### Trecho selecionado
------------------------------------

Além dos fatores climáticos, novas plantações na Amazônia Legal exigiriam um investimento ‘extra’ para escoar a produção de etanol, sendo que ainda há muito terreno para o cultivo da planta no País. “Utilizamos menos de 3% da área agricultável brasileira para o cultivo de cana. Além disso, ainda podemos otimizar a produção do Sudeste apenas com melhores técnicas de plantio e pesquisas agrícolas. Não precisamos ir para a Amazônia”, adverte Buckeridge.
Efeito dominó
O fato das plantações de cana, prioritariamente, ocupar áreas já alteradas não implica que áreas de floresta não serão desmatadas, explica Sérgio Henrique Guimarães, presidente da ONG Instituto Centro Vida (ICV). Segundo Guimarães, o plantio da cana, mesmo em áreas degradadas, empurra a agropecuária para a floresta.
“Em Goiás, a cana chegou comprou terras acima dos valores aplicados à região, desorganizou a produção de soja e, em cadeia, deslocou os produtores de soja para dentro da floresta, gerando desmatamento”, exemplifica Guimarães. Segundo o presidente da ICV, o mesmo aconteceu com a pecuária no Mato Grosso. “O gado não vai sumir, vai para a floresta”, diz.
Entretanto, não é assim que pensa o relator Mozarildo Cavalcanti. “Nenhum artigo permite que a cana avance sobre a floresta. Essas especulações são ecoxiitismo porque o projeto não permite. Isso é coisa de quem quer ver chifre na cabeça de cavalo”, defende o senador.
Apesar de controversa, a medida avança com rapidez no Senado. “O projeto reflete o conflito de interesses imediatistas agropecuários versus a parcela que pensa políticas de interesse público e estratégias de desenvolvimento sustentável de longo prazo”, analisa Guimarães.
Ao mesmo tempo, o senador Randolfe Frederich Rodrigues Alves (PSOL-AP) diz que hoje há duas concepções distintas no Senado: “uma é a de que a Amazônia é uma fronteira agrícola e energética. Outra,é de que a Amazônia é patrimônio ambiental”, ressalta.
As afirmações estão inseridas em um momento em que a bancada ruralista conta com o apoio velado da bancada evangélica e vem conquistando importantes vitórias no Congresso. Juntas as bancadas totalizam 33% do parlamento e conseguem fazer avançar projetos como a PEC 215 – que compartilha com o Poder Legislativo a decisão sobre quais áreas poderão se tornar reservas indígenas –, ou atrasam e modificam projetos importantes para o País como a Lei Geral da Copa e o Código Florestal.
Com a aprovação da Comissão de Desenvolvimento Regional e Turismo (CDR), o projeto segue para a análise da Comissão de Agricultura e Reforma Agrária (CRA). Após isso, a proposta ainda passará na Comissão de Meio Ambiente, Defesa do Consumidor e Fiscalização e Controle (CMA), onde receberá decisão terminativa.

------------------------------------

### Descrição da tarefa
No trecho sobre o cultivo de cana na Amazônia, em qual comissão a proposta receberá decisão terminativa?

### Dados fornecidos
------------------------------------

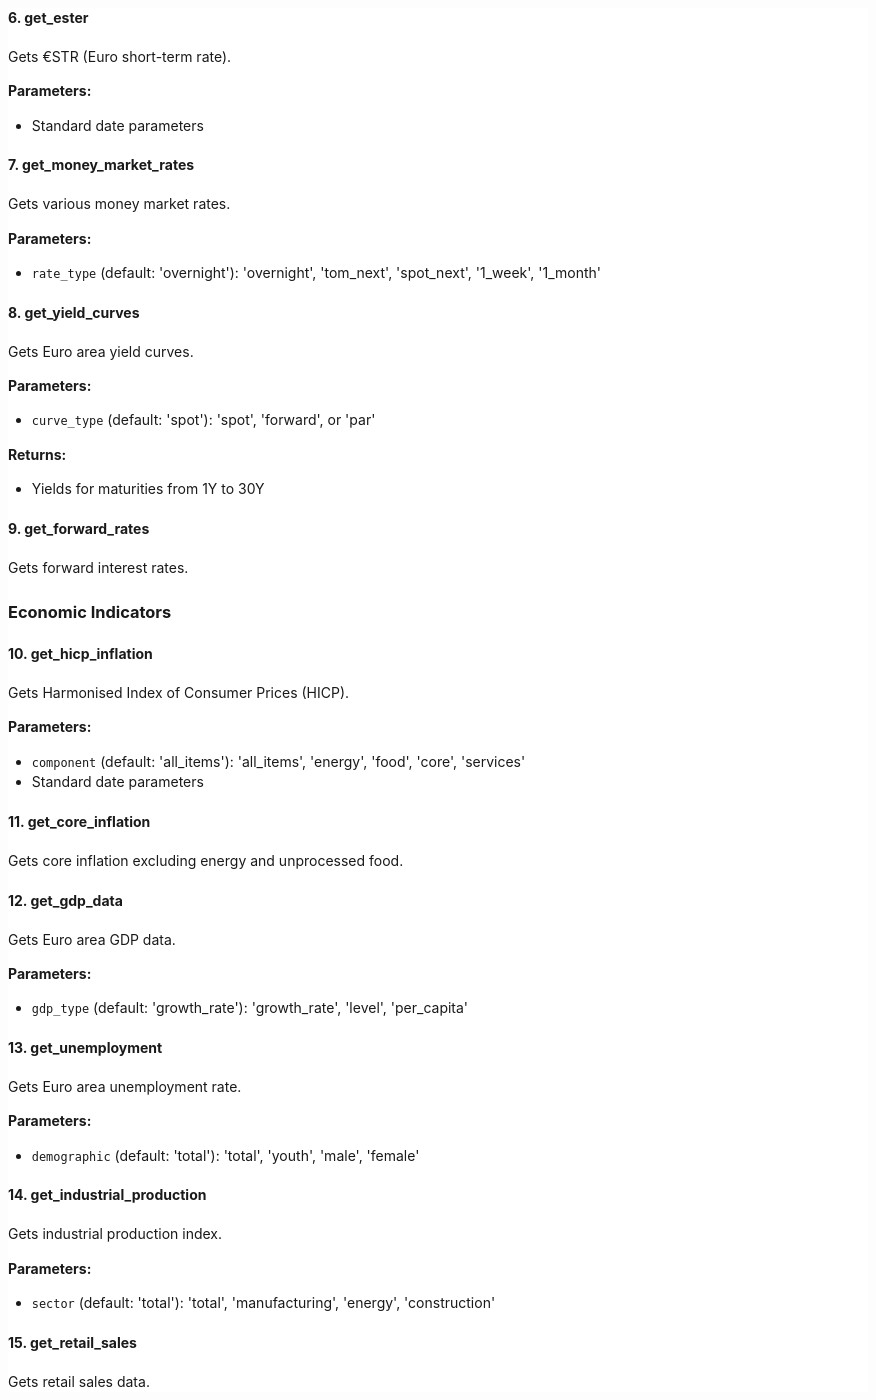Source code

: #### 6. get_ester
Gets €STR (Euro short-term rate).

**Parameters:**
- Standard date parameters

#### 7. get_money_market_rates
Gets various money market rates.

**Parameters:**
- `rate_type` (default: 'overnight'): 'overnight', 'tom_next', 'spot_next', '1_week', '1_month'

#### 8. get_yield_curves
Gets Euro area yield curves.

**Parameters:**
- `curve_type` (default: 'spot'): 'spot', 'forward', or 'par'

**Returns:**
- Yields for maturities from 1Y to 30Y

#### 9. get_forward_rates
Gets forward interest rates.

### Economic Indicators

#### 10. get_hicp_inflation
Gets Harmonised Index of Consumer Prices (HICP).

**Parameters:**
- `component` (default: 'all_items'): 'all_items', 'energy', 'food', 'core', 'services'
- Standard date parameters

#### 11. get_core_inflation
Gets core inflation excluding energy and unprocessed food.

#### 12. get_gdp_data
Gets Euro area GDP data.

**Parameters:**
- `gdp_type` (default: 'growth_rate'): 'growth_rate', 'level', 'per_capita'

#### 13. get_unemployment
Gets Euro area unemployment rate.

**Parameters:**
- `demographic` (default: 'total'): 'total', 'youth', 'male', 'female'

#### 14. get_industrial_production
Gets industrial production index.

**Parameters:**
- `sector` (default: 'total'): 'total', 'manufacturing', 'energy', 'construction'

#### 15. get_retail_sales
Gets retail sales data.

------------------------------------

### Resultado da tarefa
Na Comissão de Meio Ambiente, Defesa do Consumidor e Fiscalização e Controle (CMA).